Caption: Fig. 16 Clavaria cf. acuta. spores, TENN no. 43604. Scale bar = 5µm.

Caption: as Clavaria cf acuta
 

Article: Petersen, R.H. (1988). The clavarioid fungi of New Zealand. New Zealand Department of Scientific and Industrial Research, Bulletin 236: 170 pp. Wellington:.
Description: Fruit bodies up to 50 x 3 mm, simple clubs, scattered to gregarious but not cespitose, arising from a small white mycelial patch, white to very pale ivory ("pale olive-buff", "cartridge-buff") all over. Stipe up to 2 mm thick, appearing silky-shining. Club equal, terete, appearing somewhat waxy. Odour and taste negligible.

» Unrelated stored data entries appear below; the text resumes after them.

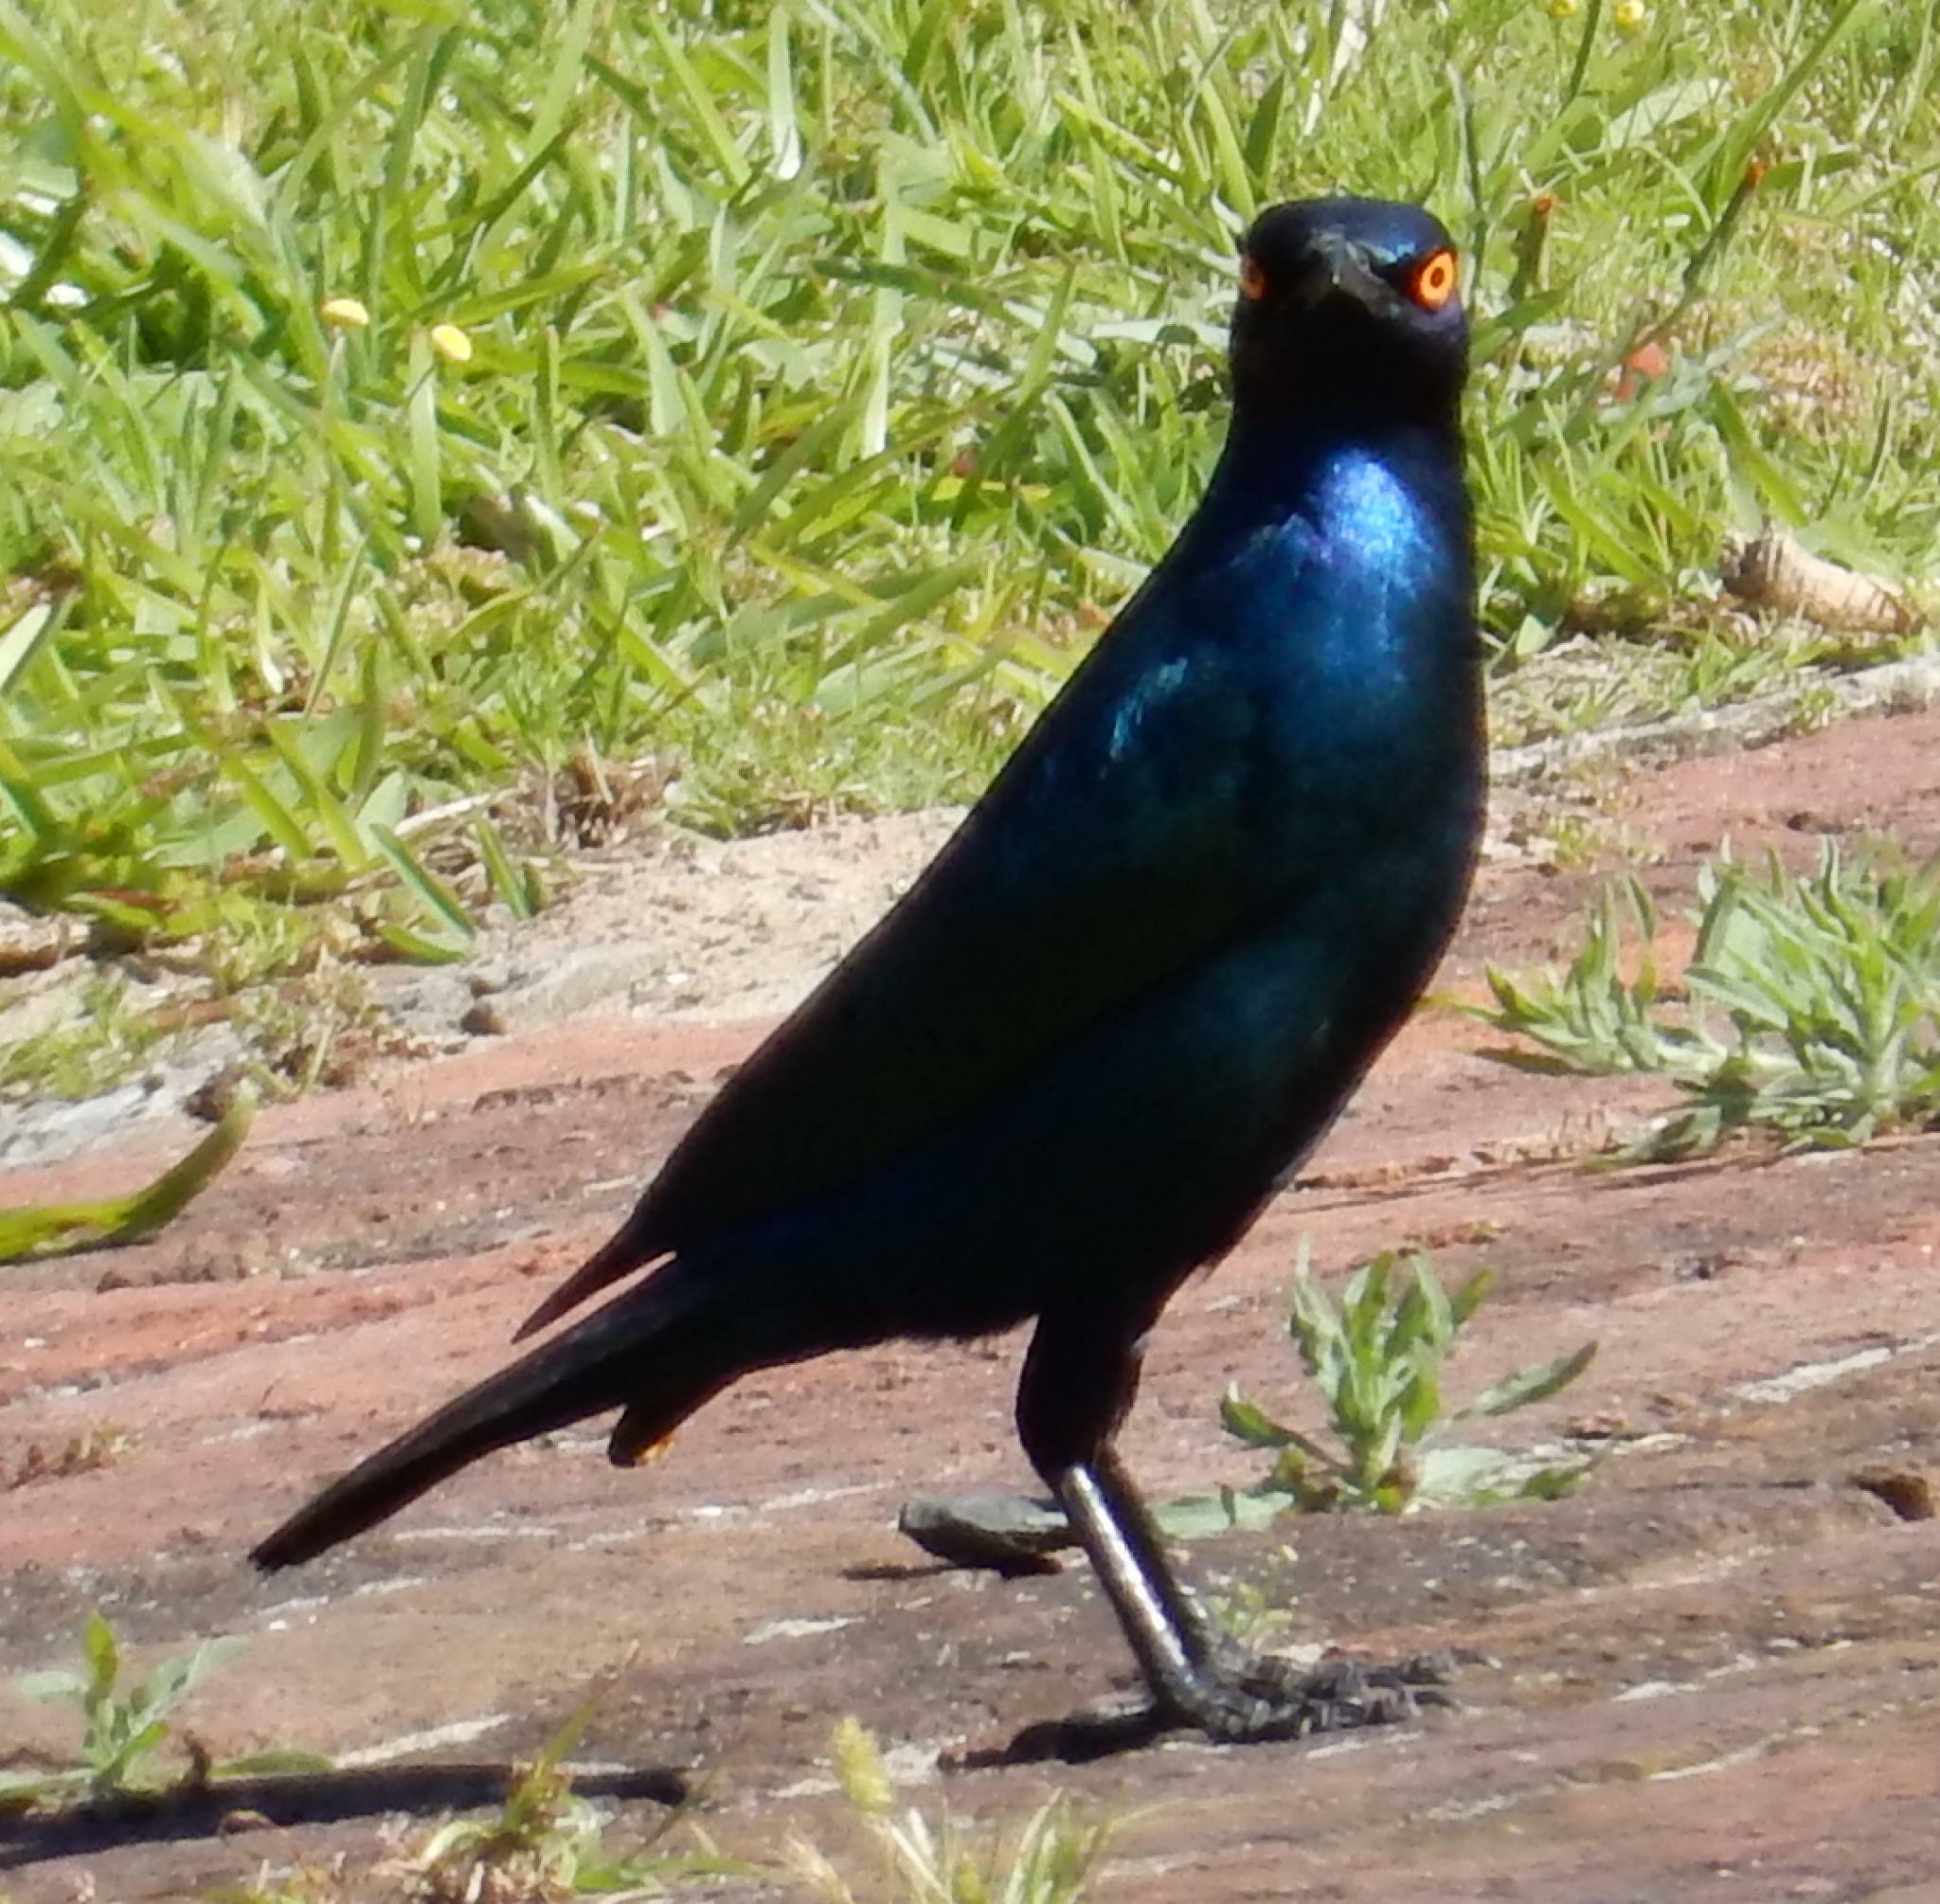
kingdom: Animalia
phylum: Chordata
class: Aves
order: Passeriformes
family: Sturnidae
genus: Lamprotornis
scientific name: Lamprotornis nitens
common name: Cape starling
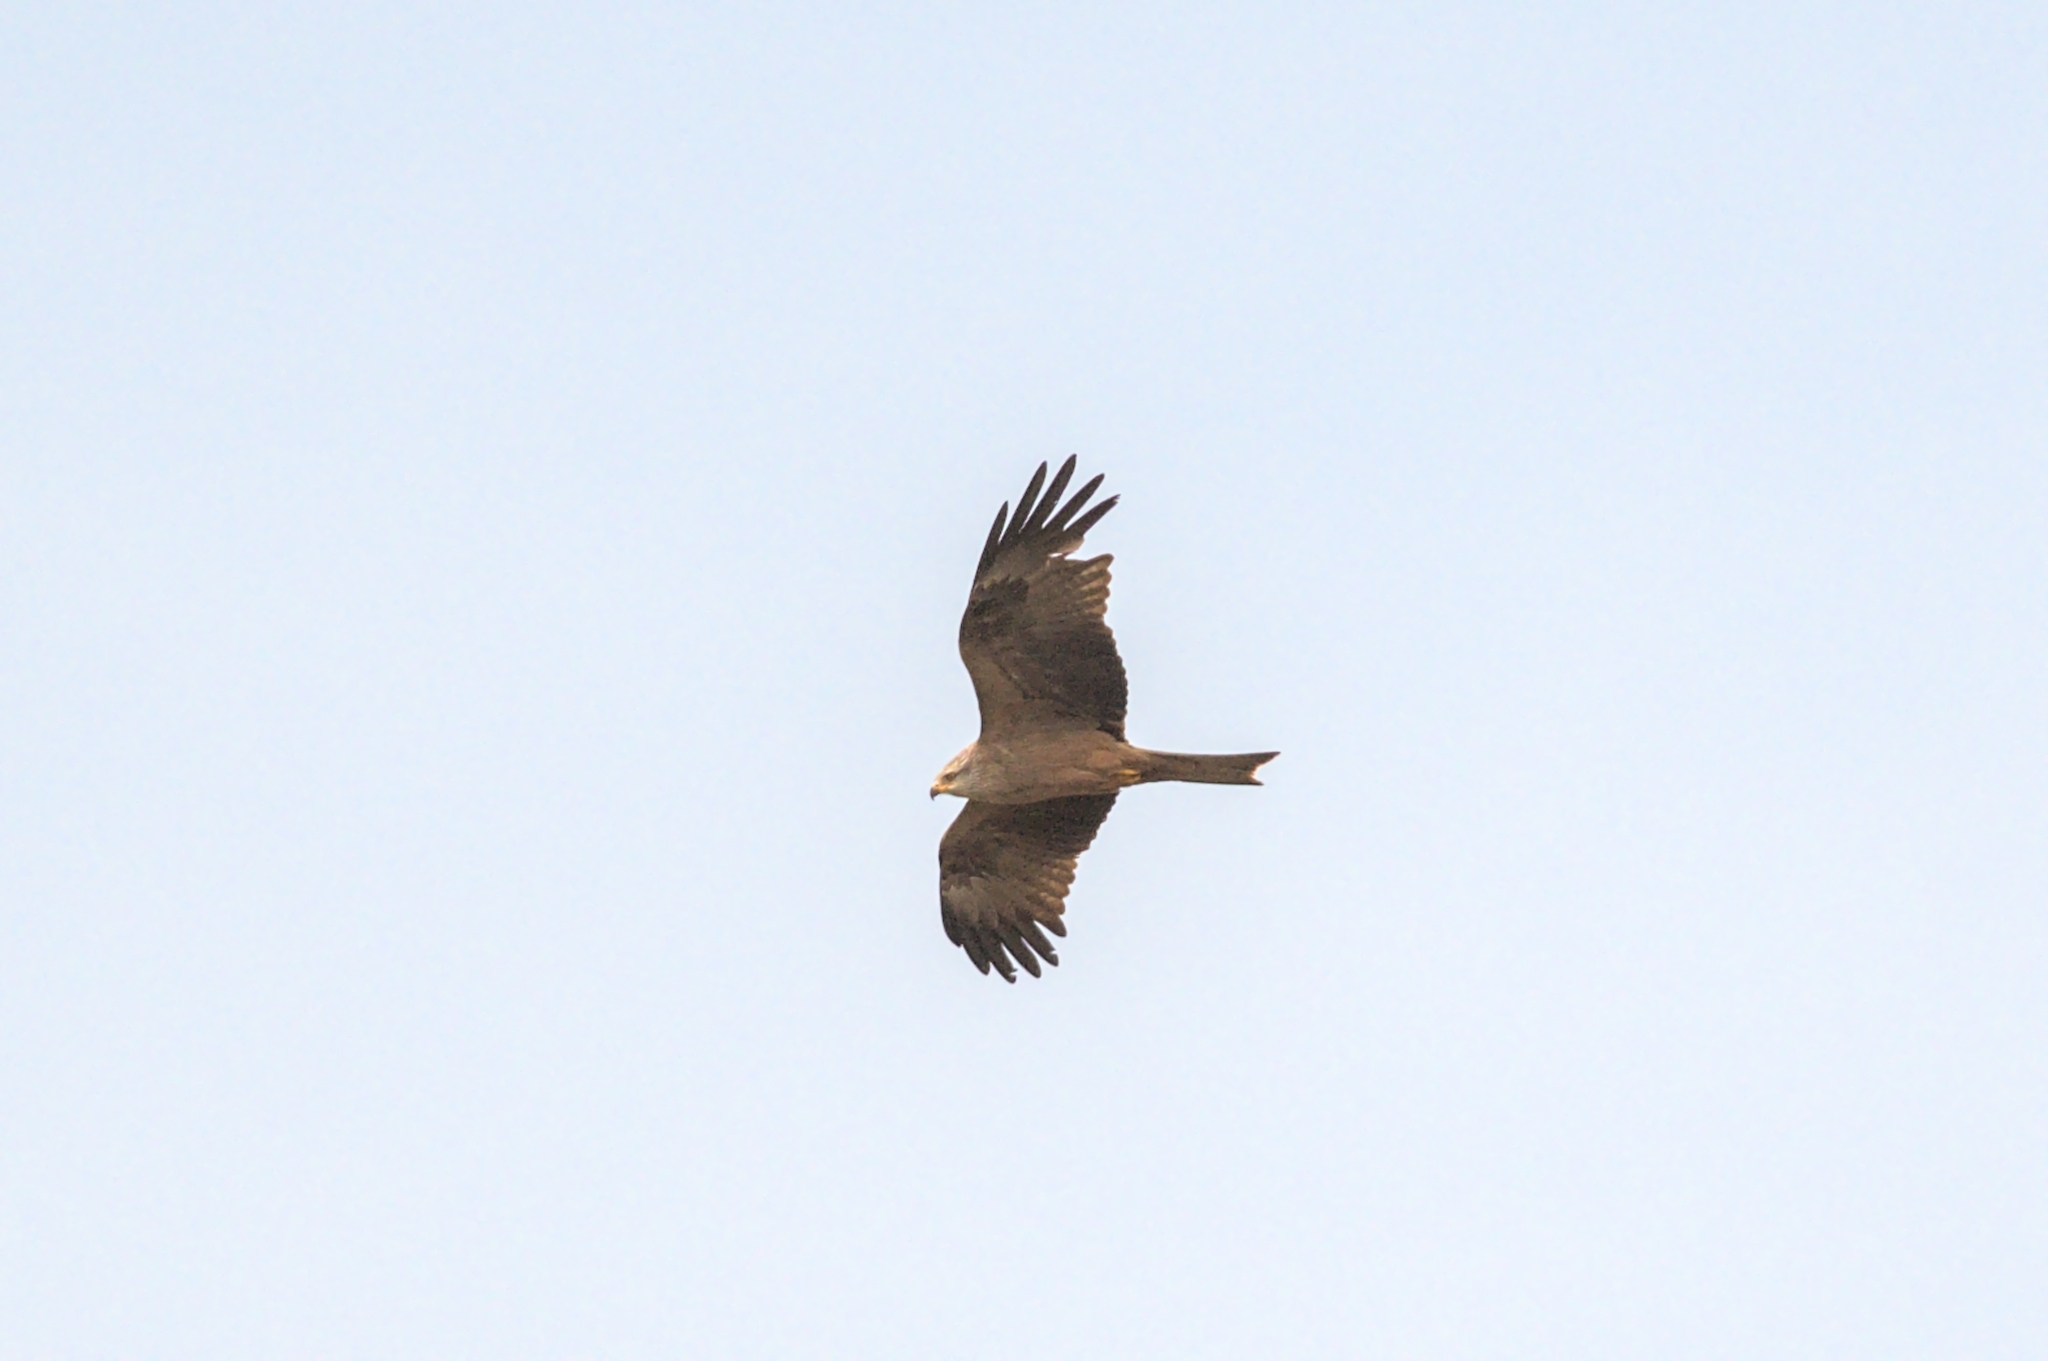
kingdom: Animalia
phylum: Chordata
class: Aves
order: Accipitriformes
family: Accipitridae
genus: Milvus
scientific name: Milvus migrans
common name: Black kite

Tramal hyphae of club 4-12 nm diam., hyaline, unclamped, thin-walled, strictly parallel, involving abundant crystalline material, occasionally secondarily septate. Subhymenium extensive, subpseudoparenchymatous. Hymenium thickening; basidia 40-45 x 7.5-9 µm, clavate, clamped or bifurcate basally; contents multiguttulate to granular at maturity; sterigmata 4, slender, curved-ascending.
Spores 6.1-7.6x5.4-6.5 µm (E = 1.13-1.40; Em = 1.20; Lm = 6.91 µm), subglobose to broadly ellipsoid, hyaline, thin-walled, smooth; contents uniguttulate; hilar appendix small, papillate.
Notes: There are no discernible differences between the specimens listed in "Specimens Examined" and the common concept of C. acuta, and because C. acuta has been reported from Australia (Petersen 1979) and Tierra del Fuego (Petersen 1985, unpublished data), I am willing to use this name here.
The only difference between this and C. redoleo-alii is the odour and taste of garlic of the latter. C. acuta differs from C. echino-brevispora in having smooth spores, and lacking yellow pigment in the fruit bodies.